-- Opening Marker --

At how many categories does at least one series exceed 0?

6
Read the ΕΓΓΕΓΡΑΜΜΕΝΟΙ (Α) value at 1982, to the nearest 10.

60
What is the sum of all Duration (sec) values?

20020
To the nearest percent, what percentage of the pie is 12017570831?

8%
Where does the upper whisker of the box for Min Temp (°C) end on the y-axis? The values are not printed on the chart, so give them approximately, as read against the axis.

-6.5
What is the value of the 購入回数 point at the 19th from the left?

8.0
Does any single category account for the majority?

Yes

-- Closing Marker --
-- Opening Marker --

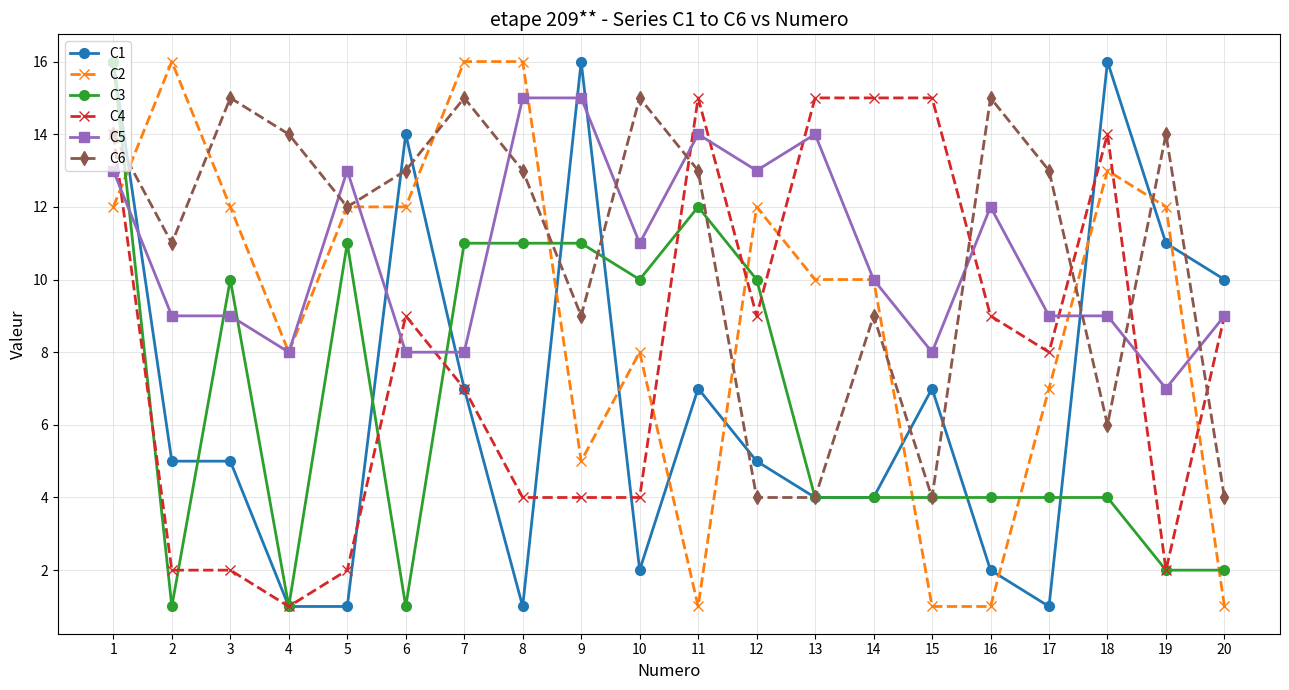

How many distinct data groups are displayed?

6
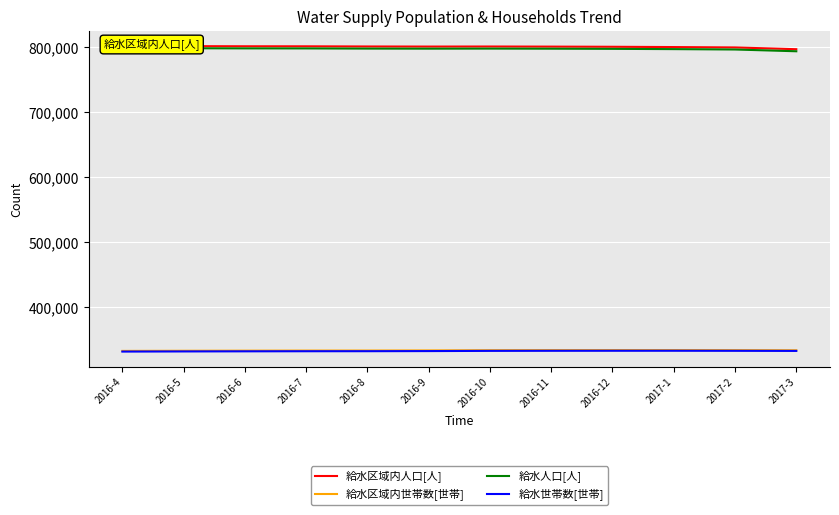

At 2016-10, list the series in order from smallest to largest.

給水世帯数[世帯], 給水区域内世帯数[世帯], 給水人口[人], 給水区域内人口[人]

-- Closing Marker --
-- Opening Marker --

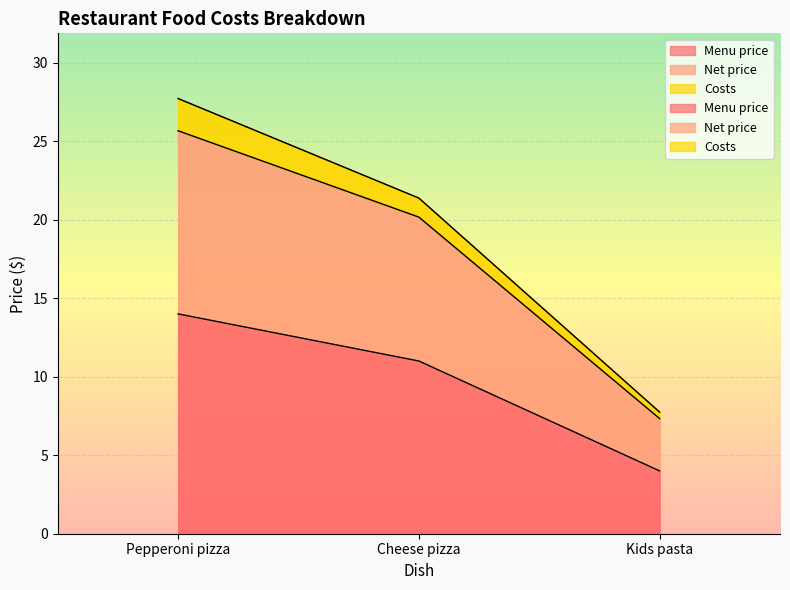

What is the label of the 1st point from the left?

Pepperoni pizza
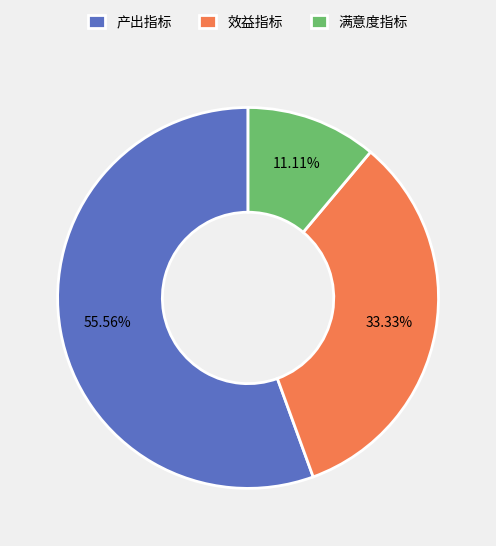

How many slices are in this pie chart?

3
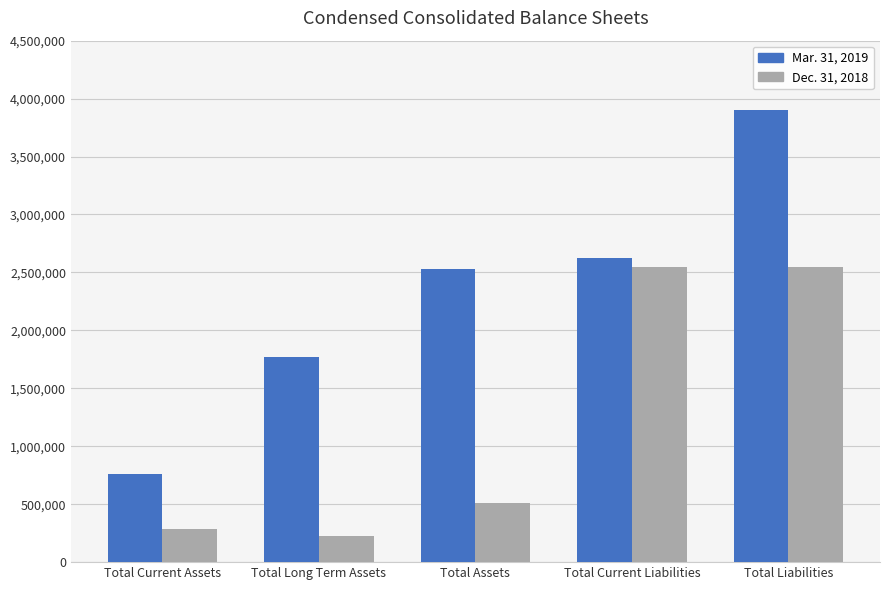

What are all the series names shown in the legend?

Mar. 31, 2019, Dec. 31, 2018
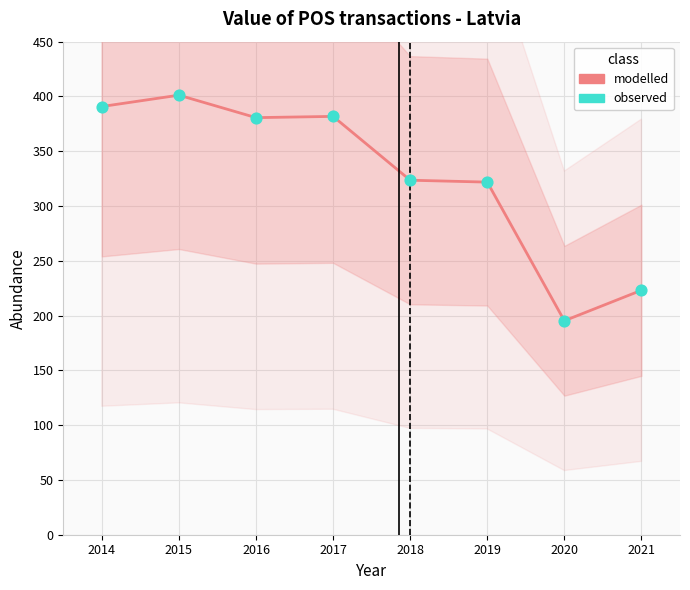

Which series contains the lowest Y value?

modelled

-- Closing Marker --

▶ _What to do_
Update the listing lines that begin at the line containing "At how many" and stop after the line containing "Does any single", replacing "nearest" with "closest" and keeping everything else unchanged. Return only those lines.

▶ _Task response_
At how many categories does at least one series exceed 0?

6
Read the ΕΓΓΕΓΡΑΜΜΕΝΟΙ (Α) value at 1982, to the closest 10.

60
What is the sum of all Duration (sec) values?

20020
To the closest percent, what percentage of the pie is 12017570831?

8%
Where does the upper whisker of the box for Min Temp (°C) end on the y-axis? The values are not printed on the chart, so give them approximately, as read against the axis.

-6.5
What is the value of the 購入回数 point at the 19th from the left?

8.0
Does any single category account for the majority?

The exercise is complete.